# DATA SHOWN
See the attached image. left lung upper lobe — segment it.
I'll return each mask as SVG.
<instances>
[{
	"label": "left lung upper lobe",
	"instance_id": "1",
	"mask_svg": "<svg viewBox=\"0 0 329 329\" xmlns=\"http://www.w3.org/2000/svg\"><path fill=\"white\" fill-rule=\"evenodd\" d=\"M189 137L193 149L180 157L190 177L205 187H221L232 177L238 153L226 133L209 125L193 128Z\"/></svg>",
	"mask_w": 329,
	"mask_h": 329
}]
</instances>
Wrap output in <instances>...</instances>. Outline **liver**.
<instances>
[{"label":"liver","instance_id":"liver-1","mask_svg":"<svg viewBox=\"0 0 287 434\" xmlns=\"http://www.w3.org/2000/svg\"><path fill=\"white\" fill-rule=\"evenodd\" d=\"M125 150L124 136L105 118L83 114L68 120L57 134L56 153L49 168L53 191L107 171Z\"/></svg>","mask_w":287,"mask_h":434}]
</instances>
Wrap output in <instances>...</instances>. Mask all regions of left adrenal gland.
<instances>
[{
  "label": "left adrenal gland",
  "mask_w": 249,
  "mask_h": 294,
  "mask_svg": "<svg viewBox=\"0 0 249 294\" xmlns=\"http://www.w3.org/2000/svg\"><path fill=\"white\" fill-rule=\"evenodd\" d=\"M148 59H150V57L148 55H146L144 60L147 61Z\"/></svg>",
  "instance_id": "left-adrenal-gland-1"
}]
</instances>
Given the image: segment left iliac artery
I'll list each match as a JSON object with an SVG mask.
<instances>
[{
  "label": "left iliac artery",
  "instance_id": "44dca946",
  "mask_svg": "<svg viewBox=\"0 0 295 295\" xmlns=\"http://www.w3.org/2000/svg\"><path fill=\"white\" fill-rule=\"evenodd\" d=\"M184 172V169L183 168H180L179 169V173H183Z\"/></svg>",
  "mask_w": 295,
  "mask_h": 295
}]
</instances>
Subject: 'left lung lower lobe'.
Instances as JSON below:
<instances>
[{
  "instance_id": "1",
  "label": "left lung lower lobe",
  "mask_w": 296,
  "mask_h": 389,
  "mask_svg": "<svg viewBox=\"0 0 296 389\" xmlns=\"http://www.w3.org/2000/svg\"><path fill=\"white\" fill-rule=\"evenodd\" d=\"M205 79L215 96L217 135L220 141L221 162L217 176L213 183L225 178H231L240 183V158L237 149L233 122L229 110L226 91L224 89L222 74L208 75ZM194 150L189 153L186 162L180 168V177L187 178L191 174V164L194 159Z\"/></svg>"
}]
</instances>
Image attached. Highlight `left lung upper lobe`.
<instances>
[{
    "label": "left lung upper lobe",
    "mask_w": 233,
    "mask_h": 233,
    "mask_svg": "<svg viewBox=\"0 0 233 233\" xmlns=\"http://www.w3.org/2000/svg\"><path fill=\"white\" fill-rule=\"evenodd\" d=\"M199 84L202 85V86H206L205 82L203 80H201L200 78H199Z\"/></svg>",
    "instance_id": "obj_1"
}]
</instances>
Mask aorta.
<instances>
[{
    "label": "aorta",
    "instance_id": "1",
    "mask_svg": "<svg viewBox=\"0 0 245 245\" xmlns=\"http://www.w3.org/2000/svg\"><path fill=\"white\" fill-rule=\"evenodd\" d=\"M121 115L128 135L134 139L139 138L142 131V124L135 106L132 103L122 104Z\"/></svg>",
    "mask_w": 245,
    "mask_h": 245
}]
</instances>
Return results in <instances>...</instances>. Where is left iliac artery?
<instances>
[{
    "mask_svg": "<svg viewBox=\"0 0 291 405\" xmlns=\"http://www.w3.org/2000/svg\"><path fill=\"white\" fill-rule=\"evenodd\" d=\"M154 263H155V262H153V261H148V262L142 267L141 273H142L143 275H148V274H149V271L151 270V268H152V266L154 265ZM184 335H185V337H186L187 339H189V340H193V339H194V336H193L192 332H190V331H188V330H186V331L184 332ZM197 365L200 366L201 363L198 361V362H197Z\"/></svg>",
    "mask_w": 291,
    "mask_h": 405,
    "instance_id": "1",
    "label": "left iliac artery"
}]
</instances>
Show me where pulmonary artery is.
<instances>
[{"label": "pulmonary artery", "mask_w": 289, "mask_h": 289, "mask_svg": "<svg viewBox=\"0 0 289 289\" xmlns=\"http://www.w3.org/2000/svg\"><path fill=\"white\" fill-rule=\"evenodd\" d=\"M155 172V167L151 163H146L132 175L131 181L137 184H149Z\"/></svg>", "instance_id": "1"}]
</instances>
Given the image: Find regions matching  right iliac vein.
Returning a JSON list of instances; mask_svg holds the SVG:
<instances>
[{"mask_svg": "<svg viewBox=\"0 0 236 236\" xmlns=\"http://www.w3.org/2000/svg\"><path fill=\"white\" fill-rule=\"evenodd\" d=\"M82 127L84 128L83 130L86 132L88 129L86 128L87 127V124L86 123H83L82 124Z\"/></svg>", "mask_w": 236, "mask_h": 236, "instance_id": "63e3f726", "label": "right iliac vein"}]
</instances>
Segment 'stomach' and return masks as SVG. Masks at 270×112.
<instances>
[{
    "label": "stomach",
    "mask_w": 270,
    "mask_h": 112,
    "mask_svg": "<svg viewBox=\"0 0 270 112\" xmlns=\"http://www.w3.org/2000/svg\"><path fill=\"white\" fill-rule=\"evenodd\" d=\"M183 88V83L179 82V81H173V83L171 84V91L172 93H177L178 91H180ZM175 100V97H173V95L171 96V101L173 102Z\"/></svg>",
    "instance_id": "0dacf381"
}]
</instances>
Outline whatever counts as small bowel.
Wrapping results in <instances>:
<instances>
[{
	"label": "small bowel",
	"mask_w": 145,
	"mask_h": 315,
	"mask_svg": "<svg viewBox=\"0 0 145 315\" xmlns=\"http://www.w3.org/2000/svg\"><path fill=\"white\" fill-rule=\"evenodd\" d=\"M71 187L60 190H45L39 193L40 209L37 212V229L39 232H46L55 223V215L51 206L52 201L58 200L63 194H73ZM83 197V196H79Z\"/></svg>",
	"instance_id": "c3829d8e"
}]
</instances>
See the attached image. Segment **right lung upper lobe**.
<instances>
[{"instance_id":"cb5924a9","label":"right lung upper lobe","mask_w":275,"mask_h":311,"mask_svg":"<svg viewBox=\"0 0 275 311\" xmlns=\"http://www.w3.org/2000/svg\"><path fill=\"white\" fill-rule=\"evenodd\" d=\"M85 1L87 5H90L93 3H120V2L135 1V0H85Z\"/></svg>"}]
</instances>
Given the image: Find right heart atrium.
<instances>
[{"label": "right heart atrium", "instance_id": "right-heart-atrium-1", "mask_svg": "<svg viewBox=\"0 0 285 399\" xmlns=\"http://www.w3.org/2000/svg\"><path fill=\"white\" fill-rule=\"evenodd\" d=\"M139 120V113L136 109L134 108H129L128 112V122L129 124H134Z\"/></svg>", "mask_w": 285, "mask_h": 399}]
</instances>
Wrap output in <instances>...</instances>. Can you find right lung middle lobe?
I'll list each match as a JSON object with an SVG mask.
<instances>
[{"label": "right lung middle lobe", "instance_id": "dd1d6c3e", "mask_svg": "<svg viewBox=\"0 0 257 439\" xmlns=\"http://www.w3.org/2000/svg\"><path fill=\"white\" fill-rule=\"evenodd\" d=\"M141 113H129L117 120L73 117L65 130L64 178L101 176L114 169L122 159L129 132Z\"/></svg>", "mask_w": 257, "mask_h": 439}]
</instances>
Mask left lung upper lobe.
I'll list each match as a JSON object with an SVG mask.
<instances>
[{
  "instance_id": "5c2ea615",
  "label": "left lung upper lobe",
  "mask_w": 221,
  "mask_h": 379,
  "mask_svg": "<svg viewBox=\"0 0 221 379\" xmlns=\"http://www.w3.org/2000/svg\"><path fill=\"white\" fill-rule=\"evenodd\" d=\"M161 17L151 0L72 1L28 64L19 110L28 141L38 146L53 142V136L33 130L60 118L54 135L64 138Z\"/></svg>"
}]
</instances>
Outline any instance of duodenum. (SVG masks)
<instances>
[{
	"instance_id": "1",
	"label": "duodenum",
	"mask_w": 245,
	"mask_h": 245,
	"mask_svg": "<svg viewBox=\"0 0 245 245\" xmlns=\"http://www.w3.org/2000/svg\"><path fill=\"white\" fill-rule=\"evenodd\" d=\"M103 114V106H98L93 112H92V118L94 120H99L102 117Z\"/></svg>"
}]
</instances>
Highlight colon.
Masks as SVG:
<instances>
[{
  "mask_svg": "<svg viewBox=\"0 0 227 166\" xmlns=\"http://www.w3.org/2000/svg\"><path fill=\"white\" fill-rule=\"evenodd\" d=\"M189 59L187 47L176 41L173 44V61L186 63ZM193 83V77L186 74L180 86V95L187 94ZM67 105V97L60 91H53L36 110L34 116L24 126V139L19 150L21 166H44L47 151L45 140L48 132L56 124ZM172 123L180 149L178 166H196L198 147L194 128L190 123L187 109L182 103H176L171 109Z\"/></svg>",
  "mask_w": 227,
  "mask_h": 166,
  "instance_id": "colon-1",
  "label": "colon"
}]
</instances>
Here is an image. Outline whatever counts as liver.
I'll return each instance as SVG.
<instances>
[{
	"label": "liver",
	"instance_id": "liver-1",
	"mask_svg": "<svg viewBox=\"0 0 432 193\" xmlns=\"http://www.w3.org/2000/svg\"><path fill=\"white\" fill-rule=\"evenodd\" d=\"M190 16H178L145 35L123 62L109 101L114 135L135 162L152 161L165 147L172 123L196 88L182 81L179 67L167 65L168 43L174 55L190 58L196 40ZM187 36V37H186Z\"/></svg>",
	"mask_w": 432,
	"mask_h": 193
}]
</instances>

# TO BE DONE
Render everything from the first of the lines above down to the one containing "Subject: 'left lung lower lobe'.", both ends included, as a Markdown table. Use the columns No. and Line: No. holds a running row number and Line holds the line itself, with blank lines omitted.

# SOLUTION FOR THIS TASK
| No. | Line |
|---|---|
| 1 | See the attached image. left lung upper lobe — segment it. |
| 2 | I'll return each mask as SVG. |
| 3 | <instances> |
| 4 | [{ |
| 5 | 	"label": "left lung upper lobe", |
| 6 | 	"instance_id": "1", |
| 7 | 	"mask_svg": "<svg viewBox=\"0 0 329 329\" xmlns=\"http://www.w3.org/2000/svg\"><path fill=\"white\" fill-rule=\"evenodd\" d=\"M189 137L193 149L180 157L190 177L205 187H221L232 177L238 153L226 133L209 125L193 128Z\"/></svg>", |
| 8 | 	"mask_w": 329, |
| 9 | 	"mask_h": 329 |
| 10 | }] |
| 11 | </instances> |
| 12 | Wrap output in <instances>...</instances>. Outline **liver**. |
| 13 | <instances> |
| 14 | [{"label":"liver","instance_id":"liver-1","mask_svg":"<svg viewBox=\"0 0 287 434\" xmlns=\"http://www.w3.org/2000/svg\"><path fill=\"white\" fill-rule=\"evenodd\" d=\"M125 150L124 136L105 118L83 114L68 120L57 134L56 153L49 168L53 191L107 171Z\"/></svg>","mask_w":287,"mask_h":434}] |
| 15 | </instances> |
| 16 | Wrap output in <instances>...</instances>. Mask all regions of left adrenal gland. |
| 17 | <instances> |
| 18 | [{ |
| 19 |   "label": "left adrenal gland", |
| 20 |   "mask_w": 249, |
| 21 |   "mask_h": 294, |
| 22 |   "mask_svg": "<svg viewBox=\"0 0 249 294\" xmlns=\"http://www.w3.org/2000/svg\"><path fill=\"white\" fill-rule=\"evenodd\" d=\"M148 59H150V57L148 55H146L144 60L147 61Z\"/></svg>", |
| 23 |   "instance_id": "left-adrenal-gland-1" |
| 24 | }] |
| 25 | </instances> |
| 26 | Given the image: segment left iliac artery |
| 27 | I'll list each match as a JSON object with an SVG mask. |
| 28 | <instances> |
| 29 | [{ |
| 30 |   "label": "left iliac artery", |
| 31 |   "instance_id": "44dca946", |
| 32 |   "mask_svg": "<svg viewBox=\"0 0 295 295\" xmlns=\"http://www.w3.org/2000/svg\"><path fill=\"white\" fill-rule=\"evenodd\" d=\"M184 172V169L183 168H180L179 169V173H183Z\"/></svg>", |
| 33 |   "mask_w": 295, |
| 34 |   "mask_h": 295 |
| 35 | }] |
| 36 | </instances> |
| 37 | Subject: 'left lung lower lobe'. |